Additional Components

  • data and data-raw: Contains files to load machine-learning feature weights. On package loading, file process_data.R reads in ml_feature_weights.csv and stores in data/ml_feature_weights.rda. The object ml_feature_weights is automatically loaded into the R environment.
  • documentation: Contains
    • ARAD_NLP_LIRE.pdf: Accepted version of the paper.
    • lire_finding_matrix.xlsx: Detailed information on finding string names and data dictionaries.
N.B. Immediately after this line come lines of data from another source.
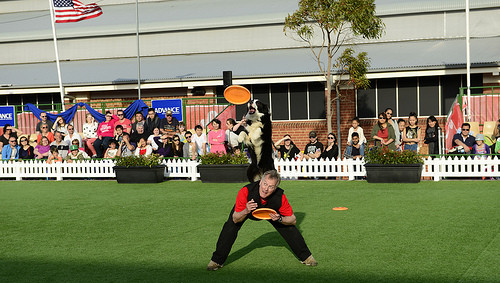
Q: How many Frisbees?
A: 3.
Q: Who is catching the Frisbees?
A: Dog.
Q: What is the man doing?
A: Letting dog jump on his back.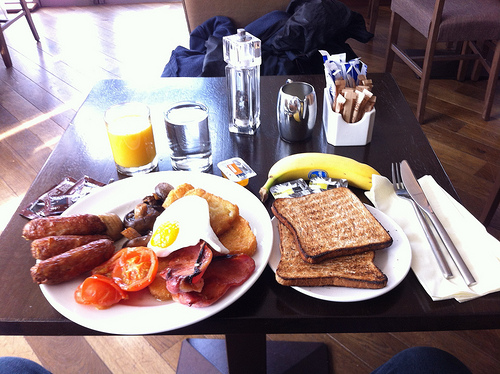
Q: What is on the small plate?
A: Two pieces of toast.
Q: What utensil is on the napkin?
A: A knife.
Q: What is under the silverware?
A: Two napkins.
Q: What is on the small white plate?
A: Brown toast.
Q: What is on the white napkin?
A: Knife and fork.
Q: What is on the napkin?
A: Silver utensils.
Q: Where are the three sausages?
A: On the large white plates.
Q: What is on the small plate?
A: Two slices of toast.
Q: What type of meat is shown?
A: Sausage links.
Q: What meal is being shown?
A: Breakfast.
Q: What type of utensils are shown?
A: Fork and knife.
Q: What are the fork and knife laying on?
A: Napkin.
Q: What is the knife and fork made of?
A: Metal.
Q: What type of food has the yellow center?
A: Egg.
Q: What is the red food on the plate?
A: Tomatoes.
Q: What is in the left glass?
A: Orange juice.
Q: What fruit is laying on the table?
A: Banana.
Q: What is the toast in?
A: Saucer.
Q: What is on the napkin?
A: Knife and fork.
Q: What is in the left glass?
A: Orange juice.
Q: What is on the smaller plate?
A: Toast.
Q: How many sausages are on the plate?
A: 3.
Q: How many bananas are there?
A: 1.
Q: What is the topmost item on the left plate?
A: A fried egg.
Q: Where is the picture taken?
A: Dining room.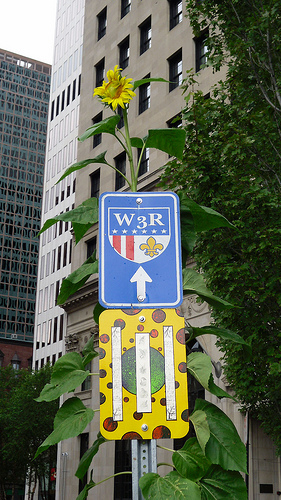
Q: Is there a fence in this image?
A: No, there are no fences.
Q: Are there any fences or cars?
A: No, there are no fences or cars.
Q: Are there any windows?
A: Yes, there is a window.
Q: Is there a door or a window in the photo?
A: Yes, there is a window.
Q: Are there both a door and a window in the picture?
A: Yes, there are both a window and a door.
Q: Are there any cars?
A: No, there are no cars.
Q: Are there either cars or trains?
A: No, there are no cars or trains.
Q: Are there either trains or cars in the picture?
A: No, there are no cars or trains.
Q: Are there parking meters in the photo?
A: No, there are no parking meters.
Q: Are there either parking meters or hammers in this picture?
A: No, there are no parking meters or hammers.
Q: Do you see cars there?
A: No, there are no cars.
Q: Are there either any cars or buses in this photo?
A: No, there are no cars or buses.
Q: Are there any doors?
A: Yes, there is a door.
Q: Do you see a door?
A: Yes, there is a door.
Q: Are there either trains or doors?
A: Yes, there is a door.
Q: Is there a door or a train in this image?
A: Yes, there is a door.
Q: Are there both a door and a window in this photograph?
A: Yes, there are both a door and a window.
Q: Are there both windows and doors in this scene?
A: Yes, there are both a door and a window.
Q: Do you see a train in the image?
A: No, there are no trains.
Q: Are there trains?
A: No, there are no trains.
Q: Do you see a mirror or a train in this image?
A: No, there are no trains or mirrors.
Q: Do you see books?
A: No, there are no books.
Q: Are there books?
A: No, there are no books.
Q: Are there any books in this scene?
A: No, there are no books.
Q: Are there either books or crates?
A: No, there are no books or crates.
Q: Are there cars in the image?
A: No, there are no cars.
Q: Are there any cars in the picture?
A: No, there are no cars.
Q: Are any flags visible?
A: Yes, there is a flag.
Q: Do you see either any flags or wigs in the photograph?
A: Yes, there is a flag.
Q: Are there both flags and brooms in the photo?
A: No, there is a flag but no brooms.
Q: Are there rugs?
A: No, there are no rugs.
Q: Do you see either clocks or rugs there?
A: No, there are no rugs or clocks.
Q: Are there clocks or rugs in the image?
A: No, there are no rugs or clocks.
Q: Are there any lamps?
A: No, there are no lamps.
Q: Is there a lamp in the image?
A: No, there are no lamps.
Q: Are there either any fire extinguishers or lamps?
A: No, there are no lamps or fire extinguishers.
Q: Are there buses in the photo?
A: No, there are no buses.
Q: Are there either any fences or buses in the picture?
A: No, there are no buses or fences.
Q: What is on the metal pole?
A: The sign is on the pole.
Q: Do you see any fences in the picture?
A: No, there are no fences.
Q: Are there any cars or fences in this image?
A: No, there are no fences or cars.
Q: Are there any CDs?
A: No, there are no cds.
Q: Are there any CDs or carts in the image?
A: No, there are no CDs or carts.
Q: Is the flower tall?
A: Yes, the flower is tall.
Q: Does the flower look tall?
A: Yes, the flower is tall.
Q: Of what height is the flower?
A: The flower is tall.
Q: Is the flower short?
A: No, the flower is tall.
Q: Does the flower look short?
A: No, the flower is tall.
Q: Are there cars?
A: No, there are no cars.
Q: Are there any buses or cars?
A: No, there are no cars or buses.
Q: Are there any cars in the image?
A: No, there are no cars.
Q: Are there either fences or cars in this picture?
A: No, there are no cars or fences.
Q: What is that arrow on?
A: The arrow is on the sign.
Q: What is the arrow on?
A: The arrow is on the sign.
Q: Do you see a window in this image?
A: Yes, there is a window.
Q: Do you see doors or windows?
A: Yes, there is a window.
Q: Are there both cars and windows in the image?
A: No, there is a window but no cars.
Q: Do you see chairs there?
A: No, there are no chairs.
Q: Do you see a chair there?
A: No, there are no chairs.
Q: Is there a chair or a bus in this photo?
A: No, there are no chairs or buses.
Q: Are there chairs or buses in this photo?
A: No, there are no chairs or buses.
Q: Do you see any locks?
A: No, there are no locks.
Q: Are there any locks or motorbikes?
A: No, there are no locks or motorbikes.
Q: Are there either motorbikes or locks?
A: No, there are no locks or motorbikes.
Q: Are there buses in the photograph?
A: No, there are no buses.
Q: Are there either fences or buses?
A: No, there are no buses or fences.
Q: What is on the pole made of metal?
A: The sign is on the pole.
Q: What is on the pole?
A: The sign is on the pole.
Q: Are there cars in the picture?
A: No, there are no cars.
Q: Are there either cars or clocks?
A: No, there are no cars or clocks.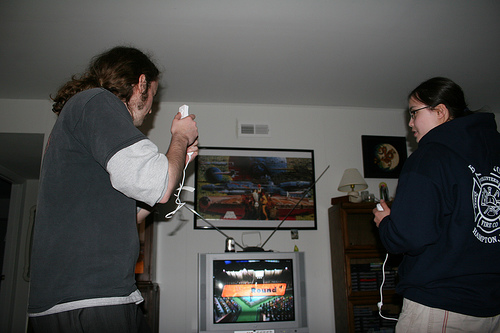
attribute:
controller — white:
[178, 104, 189, 119]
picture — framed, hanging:
[195, 146, 317, 230]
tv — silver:
[198, 253, 308, 332]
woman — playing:
[371, 75, 500, 332]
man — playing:
[26, 47, 198, 333]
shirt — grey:
[28, 85, 149, 314]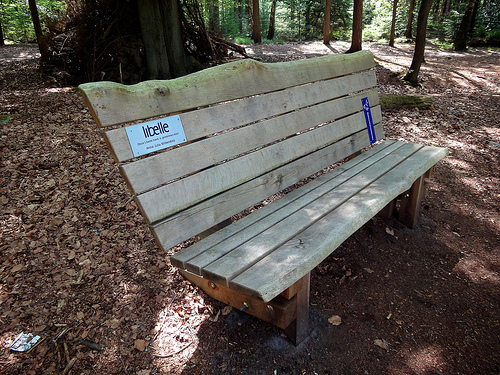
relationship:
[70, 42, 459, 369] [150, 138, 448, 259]
bench has slat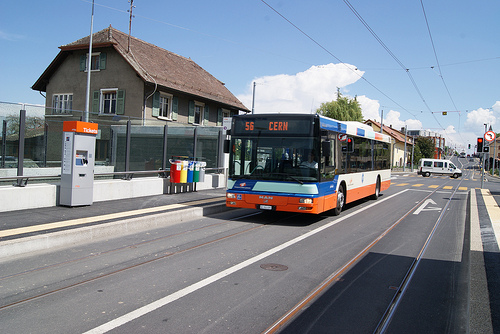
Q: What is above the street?
A: Wires.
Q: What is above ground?
A: Power lines/cables.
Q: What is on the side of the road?
A: A building.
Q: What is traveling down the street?
A: A bus.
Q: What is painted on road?
A: White lines.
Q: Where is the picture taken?
A: A bus stop.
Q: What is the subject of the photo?
A: Bus.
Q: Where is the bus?
A: Street.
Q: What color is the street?
A: Gray.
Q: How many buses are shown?
A: One.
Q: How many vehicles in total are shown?
A: Two.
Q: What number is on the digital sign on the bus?
A: Fifty six.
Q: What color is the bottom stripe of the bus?
A: Orange.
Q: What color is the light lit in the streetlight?
A: Red.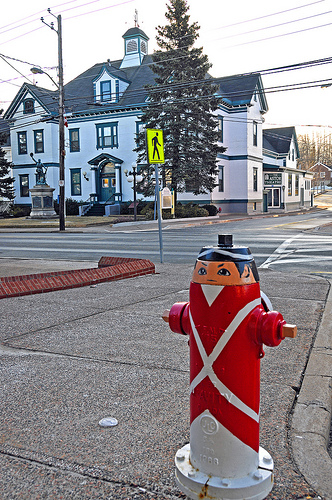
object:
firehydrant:
[160, 245, 295, 476]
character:
[184, 249, 263, 305]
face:
[184, 249, 276, 285]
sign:
[140, 123, 167, 174]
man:
[150, 134, 163, 162]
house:
[7, 19, 266, 212]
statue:
[24, 144, 57, 219]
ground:
[10, 208, 187, 245]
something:
[30, 148, 34, 160]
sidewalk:
[3, 223, 144, 237]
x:
[187, 314, 254, 432]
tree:
[142, 0, 224, 208]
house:
[307, 157, 332, 193]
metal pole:
[151, 164, 169, 265]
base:
[33, 189, 59, 219]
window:
[91, 119, 125, 150]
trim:
[94, 117, 118, 129]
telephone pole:
[54, 17, 72, 233]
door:
[88, 162, 130, 201]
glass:
[101, 177, 119, 187]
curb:
[289, 267, 330, 500]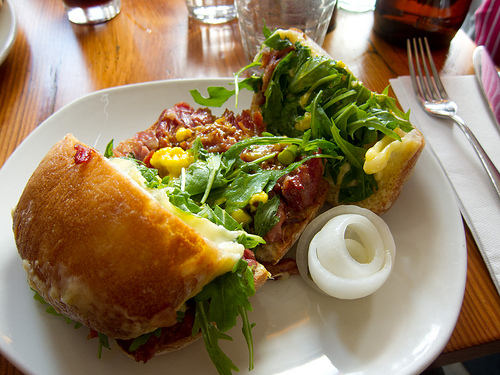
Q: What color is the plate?
A: White.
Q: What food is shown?
A: Sandwich.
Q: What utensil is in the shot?
A: Fork.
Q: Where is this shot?
A: Table.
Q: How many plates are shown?
A: 1.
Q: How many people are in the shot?
A: 0.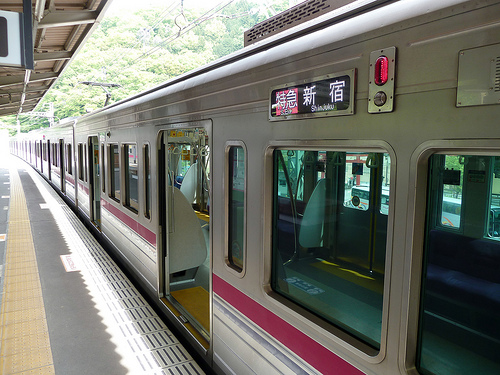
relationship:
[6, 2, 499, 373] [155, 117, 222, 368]
train has door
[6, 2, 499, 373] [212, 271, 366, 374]
train has line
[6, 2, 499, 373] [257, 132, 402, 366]
train has windows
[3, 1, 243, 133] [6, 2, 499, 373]
wires above train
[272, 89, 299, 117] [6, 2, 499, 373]
characters on train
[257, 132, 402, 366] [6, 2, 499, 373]
windows are on train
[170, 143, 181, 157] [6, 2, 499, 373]
hanger straps in train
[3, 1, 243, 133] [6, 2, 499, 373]
wires for train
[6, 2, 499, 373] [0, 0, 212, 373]
train at station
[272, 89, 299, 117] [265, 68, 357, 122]
characters on sign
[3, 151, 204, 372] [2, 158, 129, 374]
floor has shadow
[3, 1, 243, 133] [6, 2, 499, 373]
wires are over train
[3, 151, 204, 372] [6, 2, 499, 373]
floor near train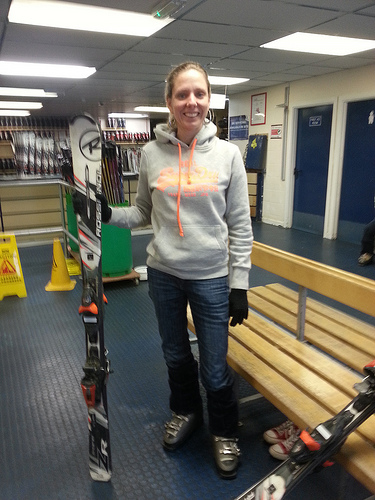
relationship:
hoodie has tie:
[100, 126, 270, 288] [168, 137, 201, 251]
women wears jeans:
[94, 54, 267, 482] [139, 258, 251, 444]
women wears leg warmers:
[94, 54, 267, 482] [164, 362, 247, 440]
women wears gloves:
[94, 54, 267, 482] [225, 285, 252, 328]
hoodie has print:
[100, 126, 270, 288] [147, 164, 225, 203]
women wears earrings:
[94, 54, 267, 482] [203, 103, 217, 122]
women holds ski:
[94, 54, 267, 482] [59, 111, 135, 500]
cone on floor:
[42, 236, 80, 298] [3, 218, 375, 500]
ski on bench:
[228, 357, 374, 499] [230, 236, 373, 495]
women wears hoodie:
[94, 54, 267, 482] [100, 126, 270, 288]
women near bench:
[94, 54, 267, 482] [230, 236, 373, 495]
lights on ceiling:
[3, 1, 194, 46] [3, 1, 374, 136]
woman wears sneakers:
[94, 54, 267, 482] [210, 410, 242, 476]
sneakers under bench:
[263, 413, 310, 465] [230, 236, 373, 495]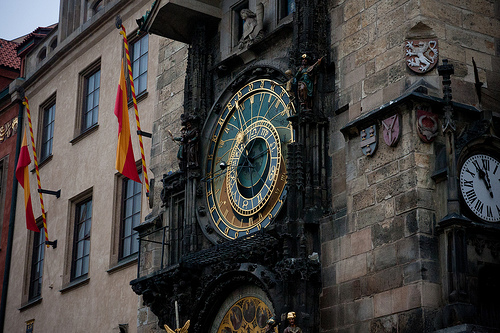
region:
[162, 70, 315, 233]
A big green clock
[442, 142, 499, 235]
A small white clock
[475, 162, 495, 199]
Hands on a small white clock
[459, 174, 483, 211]
numbers on a small white clock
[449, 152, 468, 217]
The edge of a small white clock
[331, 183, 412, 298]
A brick wall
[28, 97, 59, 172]
A window in a building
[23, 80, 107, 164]
Two windows in a building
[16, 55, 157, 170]
Three windows in a building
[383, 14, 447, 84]
A lion on a wall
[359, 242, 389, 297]
part of a wall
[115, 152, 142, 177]
part of a flag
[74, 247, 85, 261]
part of a window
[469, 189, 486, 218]
part of a roman clock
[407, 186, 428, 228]
edge of a wall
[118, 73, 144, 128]
part of a ribbon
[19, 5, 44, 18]
part of the sky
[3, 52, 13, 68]
part of a roof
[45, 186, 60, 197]
part of a holder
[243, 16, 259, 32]
part of a statue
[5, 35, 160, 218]
Two flags are seen.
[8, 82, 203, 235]
Flag is yellow and red color.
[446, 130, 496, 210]
one clock is seen.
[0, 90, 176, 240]
Flags are attached to the wall.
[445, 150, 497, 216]
Clock is white and black color.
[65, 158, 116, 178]
Building is brown color.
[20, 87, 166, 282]
Windows are in the wall.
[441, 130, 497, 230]
11.55 is the time shown.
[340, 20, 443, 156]
Four shield is seen.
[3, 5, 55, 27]
sky is blue color.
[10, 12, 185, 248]
elevated poles with yellow and red flags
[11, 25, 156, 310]
rows of windows on side of building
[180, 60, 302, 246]
gold print on round measurements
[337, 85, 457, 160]
plaques with symbols on edge of building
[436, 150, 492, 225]
white clock with black numbers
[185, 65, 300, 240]
ring on top of a larger rimmed circle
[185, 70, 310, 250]
ring off-center on circle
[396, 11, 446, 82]
stylized animal with spread claws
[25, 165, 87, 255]
dark supports holding swirled pole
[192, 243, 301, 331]
round and dark pictures under an arch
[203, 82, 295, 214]
this is a clock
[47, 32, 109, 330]
the building is cream in color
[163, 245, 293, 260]
the clock has metallic frame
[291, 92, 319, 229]
the frame is black in color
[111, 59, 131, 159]
the flag is orange and red in color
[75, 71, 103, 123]
the window is closed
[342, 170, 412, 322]
the wall is made of stones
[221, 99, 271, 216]
the clock is golden in color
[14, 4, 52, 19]
the sky is clear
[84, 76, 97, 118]
the window is clear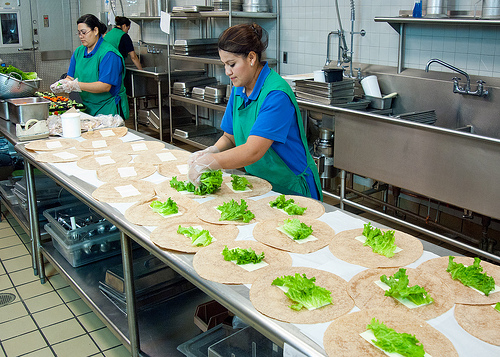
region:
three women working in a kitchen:
[72, 10, 350, 242]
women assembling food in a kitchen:
[48, 18, 453, 350]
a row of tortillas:
[18, 108, 462, 352]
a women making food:
[167, 17, 354, 213]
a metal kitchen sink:
[329, 41, 497, 208]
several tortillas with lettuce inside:
[135, 159, 465, 352]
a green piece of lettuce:
[276, 269, 328, 310]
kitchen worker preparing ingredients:
[21, 10, 160, 136]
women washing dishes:
[102, 8, 226, 134]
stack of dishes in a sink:
[289, 14, 445, 156]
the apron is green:
[213, 74, 355, 254]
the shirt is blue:
[186, 64, 323, 184]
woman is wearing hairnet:
[205, 7, 303, 85]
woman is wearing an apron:
[168, 39, 314, 193]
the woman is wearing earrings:
[203, 16, 282, 111]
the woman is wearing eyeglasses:
[63, 19, 120, 58]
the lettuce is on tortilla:
[143, 122, 383, 326]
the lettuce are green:
[154, 129, 293, 261]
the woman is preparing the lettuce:
[158, 30, 370, 273]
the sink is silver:
[331, 55, 493, 243]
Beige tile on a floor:
[7, 291, 94, 354]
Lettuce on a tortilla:
[249, 265, 327, 325]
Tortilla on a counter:
[190, 239, 289, 281]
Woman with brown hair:
[208, 20, 350, 203]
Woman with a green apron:
[200, 26, 306, 195]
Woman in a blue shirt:
[203, 38, 315, 185]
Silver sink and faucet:
[346, 53, 493, 168]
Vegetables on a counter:
[26, 76, 99, 130]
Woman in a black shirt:
[91, 9, 153, 70]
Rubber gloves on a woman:
[166, 137, 246, 197]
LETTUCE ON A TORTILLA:
[276, 213, 322, 245]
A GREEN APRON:
[222, 86, 344, 213]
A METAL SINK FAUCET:
[419, 51, 499, 105]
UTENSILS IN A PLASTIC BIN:
[40, 200, 130, 270]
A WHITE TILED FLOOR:
[11, 284, 94, 355]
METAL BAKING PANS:
[159, 74, 236, 110]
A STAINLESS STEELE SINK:
[329, 61, 496, 215]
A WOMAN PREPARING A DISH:
[173, 21, 322, 192]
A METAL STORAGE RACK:
[151, 7, 305, 169]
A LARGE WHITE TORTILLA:
[242, 263, 355, 325]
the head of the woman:
[215, 13, 271, 91]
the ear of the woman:
[241, 46, 256, 71]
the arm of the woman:
[180, 81, 300, 176]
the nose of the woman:
[220, 57, 231, 77]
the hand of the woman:
[182, 147, 217, 182]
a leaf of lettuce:
[270, 270, 336, 312]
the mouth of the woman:
[225, 70, 235, 85]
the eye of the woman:
[226, 55, 237, 66]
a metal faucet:
[416, 48, 490, 103]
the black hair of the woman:
[76, 11, 111, 34]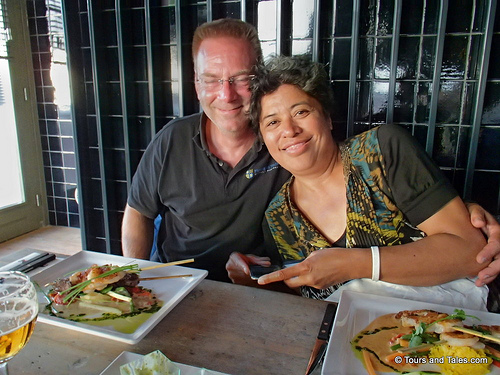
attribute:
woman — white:
[246, 54, 477, 301]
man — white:
[113, 17, 259, 277]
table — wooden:
[200, 304, 298, 356]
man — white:
[97, 14, 259, 282]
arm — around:
[459, 160, 495, 281]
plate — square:
[20, 235, 209, 351]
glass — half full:
[2, 264, 39, 373]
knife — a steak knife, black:
[307, 299, 345, 372]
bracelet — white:
[364, 240, 385, 283]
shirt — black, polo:
[126, 105, 293, 291]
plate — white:
[310, 286, 497, 372]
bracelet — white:
[368, 244, 383, 284]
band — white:
[368, 243, 382, 282]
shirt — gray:
[122, 110, 291, 275]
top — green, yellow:
[252, 120, 462, 294]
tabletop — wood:
[13, 249, 330, 371]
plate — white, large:
[27, 245, 212, 345]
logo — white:
[244, 166, 254, 178]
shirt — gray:
[125, 114, 301, 294]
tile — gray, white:
[27, 4, 78, 227]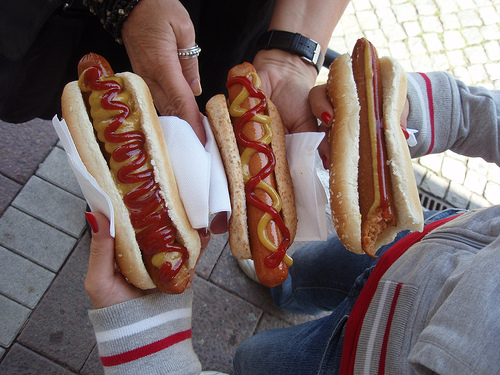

  • java: Typical Maven project structure:
    • pom.xml: File that contains configuration information about the project; here the POM is rather minimal.
    • src/main/java: contains all the .java source files.
    • src/main/resources contains the context.csv and stopwords.txt files.
    • src/test/ and src/bin/ were auto-generated by Eclipse; not directly used by the project.
    • target is created by Maven and contains all the compiled classes, JAR files etc.